Синий кисель девятым валом надвигался на него, и он, больше уже не раздумывая, начал карабкаться по чуть покатому боку скалы, нашаривая руками выемки и трещины. Он поднимался все выше и думал о том, что Голос обещал перебросить Стана, и что Стан должен добраться сюда, и что синий кисель может исчезнуть — нужно только подольше не оглядываться и лезть себе к вершине совсем недавно появившейся скалы и не портить нервы волнением и тревогой. Он уже довольно долго был здесь, в этом странном мире, и пока оставался живым… Несмотря ни на что оставался живым, хотя и не достиг пока своей главной цели.
У самой вершины, метрах в тридцати над землей, нога его сорвалась с опоры и он повис на руках, закусив губу и намертво вцепившись пальцами в скальный выступ, удерживая на весу вдруг оказавшееся очень тяжелым собственное тело. Прошло несколько томительных мгновений, прежде чем ему удалось вновь нашарить ногой спасительную трещину. Обливаясь потом и жадно хватая ртом воздух, он преодолел последние метры и выполз на самый верх.
Вершина скалы представляла из себя наклонную, довольно ровную площадку, словно срезанную огромным ножом. Он перевернулся на спину и некоторое время смотрел на странное небо, испещренное то вспыхивающими, то медленно угасающими зелеными пятнами; таким оно было впервые за все время его пребывания в этом мире. Потом он сел, обхватив руками колени, и перевел взгляд вниз. Синий кисель бесшумно обтекал скалу и сползал в широкую трещину, расколовшую поверхность от горизонта до горизонта; в глубине его дергалось и извивалось что-то темное, непрерывно меняющее форму. Бесшумный колышущийся поток наконец полностью исчез в трещине, оставив за собой взрыхленную почву и измочаленные тела деревьев. По-прежнему было тихо, но не так, как в спящем лесу или в пустой квартире; тишина казалась не простой тишиной, а непримиримой противоположностью, полным отрицанием звука. От такой тишины хотелось выть. Лиловое светило, испустив напоследок ослепительный сноп лучей, провалилось за горизонт, словно сдернутое с небес чьей-то исполинской рукой, но темнее от этого не стало. Зеленые пятна продолжали попеременно вспыхивать и угасать в вышине, и все пространство вокруг скалы приобрело какой-то тревожный оттенок.
Спускаться на землю он пока не решался, потому что спуск был бы гораздо сложнее подъема да и наступавшая ночь могла принести очередные неприятные чудеса.
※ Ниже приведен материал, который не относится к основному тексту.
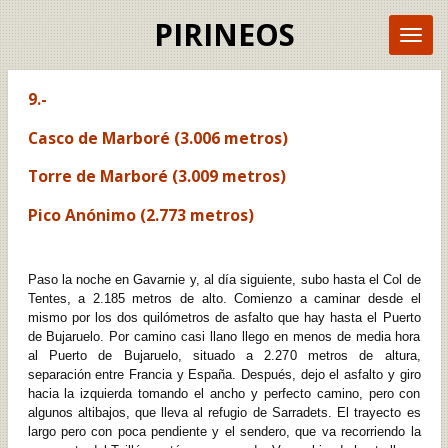
Ir
PIRINEOS
al
contenido
principal
9.-
Casco de Marboré (3.006 metros)
Torre de Marboré (3.009 metros)
Pico Anónimo (2.773 metros)
Paso la noche en Gavarnie y, al día siguiente, subo hasta el Col de
Tentes, a 2.185 metros de alto. Comienzo a caminar desde el
mismo por los dos quilómetros de asfalto que hay hasta el Puerto
de Bujaruelo. Por camino casi llano llego en menos de media hora
al Puerto de Bujaruelo, situado a 2.270 metros de altura,
separación entre Francia y España. Después, dejo el asfalto y giro
hacia la izquierda tomando el ancho y perfecto camino, pero con
algunos altibajos, que lleva al refugio de Sarradets. El trayecto es
largo pero con poca pendiente y el sendero, que va recorriendo la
Он решил дожидаться рассвета на вершине скалы и, уткнувшись лицом в поднятые колени, устало закрыл глаза. Это была не физическая, а душевная усталость — пребывание в этом покривившемся на все бока мире изматывало до предела, потому что приходилось постоянно быть начеку, в каждый момент ожидая очередную гадость — а гадости здесь появлялись в достаточном количестве, не давая забывать о себе. Взять хотя бы этих птиц. Или бродячие кусты с острыми извивающимися лезвиями, выскакивающими из гущи листьев; ему еле удалось ускользнуть от этих кустов, призвав на помощь всю свою ловкость. А покрытые бурой бородавчатой коркой одноглазые мохнатые создания, прыгающие наподобие земных кенгуру… Лишь только когда он буквально сломал пополам трех нападавших — с каким противным хрустом лопалась их скользкая корка! — остальные убрались восвояси, в темные норы, усеявшие обрывистый берег широкой реки с водой цвета засохшей крови. А колючие зубастые гусеницы размером с маршрутник, которые преградили ему путь на горном перевале… Много всякого было; казалось, этот мир задался целью доконать незваного пришельца.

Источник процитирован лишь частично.